BP 34: Nonlinear Dynamics of the Heart II (joint session DY/BP)

BP 34.3: Talk

Thursday, March 19, 2020, 14:45–15:00, ZEU 118

Simple mechanism for low-energy antifibrillation pacingPavel Buran, Thomas Niedermayer und •Markus Bär — Physikalisch-Technische Bundesanstalt (PTB), Berlin

Rotating excitation waves and electrical turbulence in cardiac tissue are associated with arrhythmias such as life-threatening ventricular fibrillation. Experimental studies have shown that a sequence of low-energy electrical far-field pulses is able to terminate fibrillation with less energy than a single large energy shock [1]. Previous theoretical approaches to understand this low-energy antifibrillation pacing (LEAP) have often focused on unpinning and removal of a small number of rotating spirals in quasi-two-dimensional situations. These theories, however, cannot explain the defibrillation of spatiotemporal chaos. Based on a systematic simulation study, we present an alternative mechanism for the success of LEAP in two dimensions, which explains both, the termination of stable spirals as well as spatiotemporal chaos.

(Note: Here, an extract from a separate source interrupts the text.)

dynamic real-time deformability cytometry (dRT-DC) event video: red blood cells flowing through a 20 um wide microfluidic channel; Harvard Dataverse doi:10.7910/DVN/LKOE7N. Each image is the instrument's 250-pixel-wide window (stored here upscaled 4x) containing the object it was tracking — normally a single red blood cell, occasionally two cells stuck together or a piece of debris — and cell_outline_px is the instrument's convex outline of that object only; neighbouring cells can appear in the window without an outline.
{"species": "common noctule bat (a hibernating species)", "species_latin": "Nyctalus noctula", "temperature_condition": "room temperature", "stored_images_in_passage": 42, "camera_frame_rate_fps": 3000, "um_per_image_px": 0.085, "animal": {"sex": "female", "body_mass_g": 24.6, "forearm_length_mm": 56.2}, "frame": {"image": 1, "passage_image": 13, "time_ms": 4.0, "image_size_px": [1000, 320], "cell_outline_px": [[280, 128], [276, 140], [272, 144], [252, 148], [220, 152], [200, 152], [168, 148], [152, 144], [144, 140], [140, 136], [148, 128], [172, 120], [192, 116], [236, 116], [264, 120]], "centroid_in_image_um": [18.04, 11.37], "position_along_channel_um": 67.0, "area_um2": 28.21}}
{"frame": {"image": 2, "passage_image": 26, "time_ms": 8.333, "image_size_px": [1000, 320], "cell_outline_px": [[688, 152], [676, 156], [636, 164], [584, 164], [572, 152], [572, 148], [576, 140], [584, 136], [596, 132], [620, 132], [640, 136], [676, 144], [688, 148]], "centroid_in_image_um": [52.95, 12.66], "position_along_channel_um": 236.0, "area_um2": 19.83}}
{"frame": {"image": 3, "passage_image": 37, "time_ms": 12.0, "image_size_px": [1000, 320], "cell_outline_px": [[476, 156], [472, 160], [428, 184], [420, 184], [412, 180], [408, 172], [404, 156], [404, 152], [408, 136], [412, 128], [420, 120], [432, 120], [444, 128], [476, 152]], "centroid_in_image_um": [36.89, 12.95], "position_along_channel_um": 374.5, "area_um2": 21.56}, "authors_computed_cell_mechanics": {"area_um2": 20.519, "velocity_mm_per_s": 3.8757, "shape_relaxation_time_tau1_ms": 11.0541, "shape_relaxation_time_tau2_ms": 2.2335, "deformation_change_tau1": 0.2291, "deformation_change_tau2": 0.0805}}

It turns out that actually each pulse during LEAP annihilates all excitation fronts, however, that new fronts could arise at the borders between refractory and excitable parts of the tissue. The success probability of each individual pulse can thus be simply interpreted as the probability that no new front arises. Furthermore, we will show that the success probability depends exponentially on the total length of these refractory boundaries and that successful LEAP is characterized by pulses causing a gradual decrease of this length simultaneously increasing the success probability of subsequent pulses until complete defibrillation.